It was made clear to the appellant that the problems needed to be addressed and under no circumstances, until they had been, should anyone be allowed to use rooms other than those on the ground floor. The appellant assured the inspectors that the matters would be resolved, and he would not rent those rooms. Later in 2014, inspectors returned. None of the problems had been resolved and had in fact been compounded by the fact that the fire alarm system, while operational, was inadequate. Further, rooms on the upper floors and basement were occupied.

The appellant pleaded guilty to three counts of failure to take reasonable general fire precautions to ensure that premises are safe, contrary to articles 4(1)(c), 8(1)(b), and 32(1)(a) of the Regulatory Reform (Fire Safety) Order 2005 (“the Order”) and one count of failing to equip premises appropriately with firefighting equipment and with fire detectors and alarms, contrary to articles 13(1)(a) and 32(1)(a) of the Order. As a result, the appellant was sentenced to six months’ imprisonment suspended for 18 months, with a tagged curfew for 6 months, together with a fine of £250,000 and costs of £14,210. He now sought to appeal against that sentence on the basis that it was manifestly excessive.

The Court made some general remarks regarding sentencing in fire safety cases, as there are no sentencing guidelines. Endorsing the approach taken in v. Whirlpool UK Appliances Ltd [2017] EWCA Crim 2186, [2018] 1 WLR 1811 at [7] – [9], first a court must consider culpability, taking into account the nature of the breach; second, the seriousness of the harm risked and the likelihood of that harm arising; third, and finally, whether the offence exposed a number of workers or members of the public to risk and whether the offence was a significant cause of the actual harm.

RAW RECORDS:
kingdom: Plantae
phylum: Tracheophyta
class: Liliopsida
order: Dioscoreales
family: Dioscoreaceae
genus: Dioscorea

EXERCISE GOAL: In the court ruling on fire safety, how large was the fine imposed on the appellant?

RESPONSE TO THE EXERCISE: £250,000